4.5.5 Zulassung neuer Tatsachen, Einwände, Argumente und Beweismittel
(i) Vorläufige Einschätzung keine Aufforderung zu weiterem Vorbringen
In T 1756/16 ließ die Kammer den erst nach Zustellung der Ladung zur mündlichen Verhandlung erhobenen Einwand mangelnder erfinderischer Tätigkeit nach Art. 13 (2) VOBK nicht zu. Das Argument des Beschwerdeführers, der Einwand sei innerhalb der in der Mitteilung der Kammer nach Art. 15 (1) VOBK gesetzten Frist erhoben worden und folglich zu berücksichtigen, akzeptierte die Kammer nicht. Sie hob hervor, dass eine Mitteilung gemäß Art. 15 (1) VOBK – auch wenn sie häufig, wie auch im vorliegenden Fall, eine Frist zur Einreichung von etwaigem Vorbringen der Beteiligten unter Vorbehalt der Zulassungsbestimmungen von Art. 114 (2) EPÜ und Art. 13 VOBK enthält – keine Mitteilung nach R. 100 (2) EPÜ darstellt, mit der die Beteiligten zu einer Stellungnahme innerhalb einer bestimmten Frist aufgefordert werden. Der Beschwerdeführer konnte daher nicht davon ausgehen, dass neue Einwände ins Verfahren zugelassen werden würden, nur weil sie innerhalb dieser Frist eingereicht wurden. Siehe auch T 884/18.

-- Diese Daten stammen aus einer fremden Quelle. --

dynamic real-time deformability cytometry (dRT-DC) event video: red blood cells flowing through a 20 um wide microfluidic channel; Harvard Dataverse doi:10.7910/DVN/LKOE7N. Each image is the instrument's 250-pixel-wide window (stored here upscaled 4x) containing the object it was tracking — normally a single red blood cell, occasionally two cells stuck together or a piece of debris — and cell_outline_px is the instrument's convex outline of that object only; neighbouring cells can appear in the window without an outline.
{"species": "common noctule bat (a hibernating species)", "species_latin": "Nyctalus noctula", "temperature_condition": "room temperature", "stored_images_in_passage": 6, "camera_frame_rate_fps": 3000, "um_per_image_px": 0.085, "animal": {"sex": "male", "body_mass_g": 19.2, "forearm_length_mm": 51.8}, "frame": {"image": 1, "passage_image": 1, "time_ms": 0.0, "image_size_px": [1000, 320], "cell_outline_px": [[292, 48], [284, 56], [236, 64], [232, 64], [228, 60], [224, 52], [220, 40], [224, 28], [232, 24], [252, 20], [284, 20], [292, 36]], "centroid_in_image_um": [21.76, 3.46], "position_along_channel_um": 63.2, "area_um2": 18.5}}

In T 1767/18 wies die Kammer darauf hin, dass die von der Kammer zur Vorbereitung auf die mündliche Verhandlung versandte Mitteilung nicht bindend ist. Sie diene lediglich der Vorbereitung der mündlichen Verhandlung und sei gerade nicht als Einladung zu neuem Vorbringen zu verstehen.

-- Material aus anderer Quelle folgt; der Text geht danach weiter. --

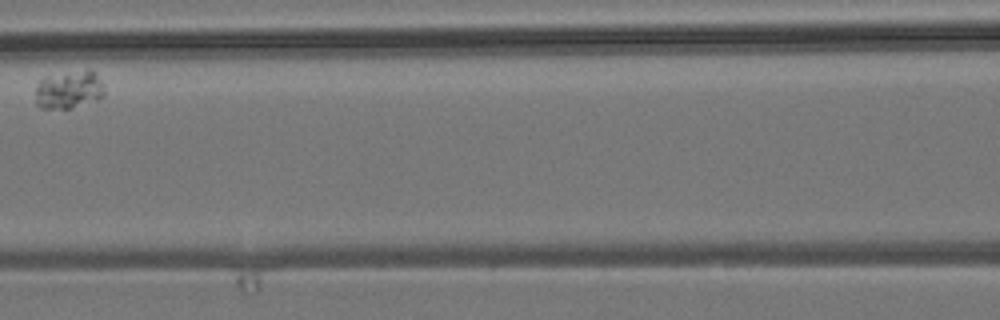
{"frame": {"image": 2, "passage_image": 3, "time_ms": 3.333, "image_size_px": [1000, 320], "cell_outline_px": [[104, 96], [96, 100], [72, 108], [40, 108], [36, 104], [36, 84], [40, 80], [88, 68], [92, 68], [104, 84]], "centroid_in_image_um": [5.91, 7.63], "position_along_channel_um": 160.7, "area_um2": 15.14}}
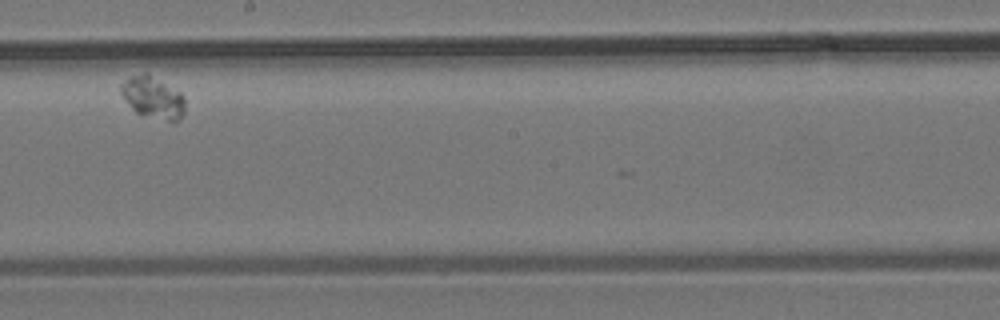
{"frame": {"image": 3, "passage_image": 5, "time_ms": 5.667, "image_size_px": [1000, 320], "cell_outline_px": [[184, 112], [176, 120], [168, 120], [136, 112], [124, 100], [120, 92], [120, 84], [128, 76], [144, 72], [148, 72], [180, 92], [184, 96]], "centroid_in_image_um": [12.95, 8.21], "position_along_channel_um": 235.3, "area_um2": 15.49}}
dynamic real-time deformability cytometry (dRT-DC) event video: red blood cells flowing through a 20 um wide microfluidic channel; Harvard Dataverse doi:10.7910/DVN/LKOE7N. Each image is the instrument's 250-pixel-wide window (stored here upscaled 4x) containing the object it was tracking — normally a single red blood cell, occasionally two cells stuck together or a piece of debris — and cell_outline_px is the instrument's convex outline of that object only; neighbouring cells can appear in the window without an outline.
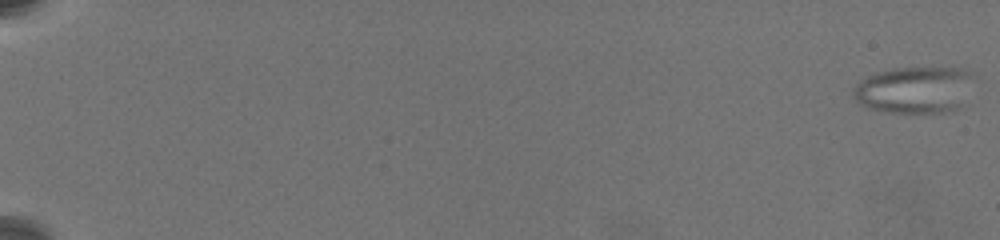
{"species": "common noctule bat (a hibernating species)", "species_latin": "Nyctalus noctula", "temperature_condition": "warm", "stored_images_in_passage": 22, "camera_frame_rate_fps": 3000, "um_per_image_px": 0.085, "animal": {"sex": "female", "body_mass_g": 19.5, "forearm_length_mm": 54.1}, "frame": {"image": 1, "passage_image": 1, "time_ms": 0.0, "image_size_px": [1000, 240], "cell_outline_px": [[976, 72], [956, 108], [952, 112], [880, 112], [868, 108], [860, 104], [856, 100], [852, 92], [856, 84], [860, 80], [876, 72], [892, 68], [960, 68]], "centroid_in_image_um": [77.66, 7.62], "position_along_channel_um": 7.3, "area_um2": 32.54}}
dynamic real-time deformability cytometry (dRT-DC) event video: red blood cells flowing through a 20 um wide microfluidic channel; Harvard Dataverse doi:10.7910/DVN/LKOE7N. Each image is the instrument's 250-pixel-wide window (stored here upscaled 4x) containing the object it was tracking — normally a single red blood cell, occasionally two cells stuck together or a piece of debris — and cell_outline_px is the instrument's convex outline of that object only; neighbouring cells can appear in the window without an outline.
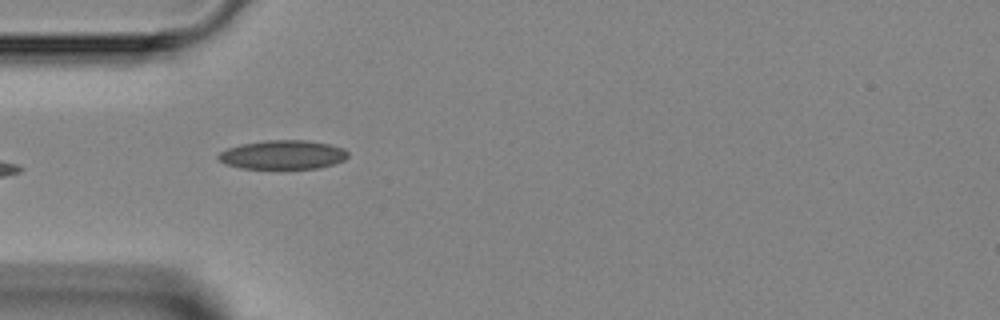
{"species": "Egyptian fruit bat (a non-hibernating species)", "species_latin": "Rousettus aegyptiacus", "temperature_condition": "room temperature", "stored_images_in_passage": 5, "camera_frame_rate_fps": 3000, "um_per_image_px": 0.085, "animal": {"sex": "female"}, "frame": {"image": 1, "passage_image": 2, "time_ms": 1.0, "image_size_px": [1000, 320], "cell_outline_px": [[348, 156], [344, 160], [332, 164], [316, 168], [280, 172], [240, 168], [224, 164], [216, 156], [220, 152], [228, 148], [240, 144], [264, 140], [304, 140], [328, 144], [344, 148], [348, 152]], "centroid_in_image_um": [23.99, 13.2], "position_along_channel_um": 61.0, "area_um2": 22.89}}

(ii) Erfordernis, auf den Vortrag der Gegenpartei zu reagieren
In T 1108/16 entschied die Kammer wie folgt: Dass ein Beteiligter die Schriftsätze der Gegenpartei nicht sorgfältig analysiert und lieber die vorläufige Einschätzung der Kammer abwartet, bevor er auf einen Einwand (hier: Einwand wegen Erweiterung des Schutzbereichs) reagiert, widerspricht der auf die Überprüfung der angefochtenen Entscheidung gerichteten Funktion des Beschwerdeverfahrens und dem Gebot der Verfahrensökonomie folgenden Prinzip des frühzeitigen und vollständigen Vorbringens der Beteiligten (Art. 106 (1) EPÜ, R. 99 (2) EPÜ und Art. 12 (2) VOBK). Die Vorgehensweise des Beschwerdegegners war nach Ansicht der Kammer mit dem Gebot der Verfahrensökonomie unvereinbar. Sie ließ daher die erst in Reaktion auf die Mitteilung der Kammer vorgetragenen Argumente nicht ins Verfahren zu.
Siehe auch Kapitel V.A.4.5.5 f) "Ausschließlich auf früherem Vorbringen der Beteiligten oder der Begründung der erstinstanzlichen Abteilung beruhende Einschätzung der Kammer" und Kapitel V.A.4.5.5 g) "Bedeutung einer direkten Antwort auf schriftliches Vorbringen des anderen Beteiligten".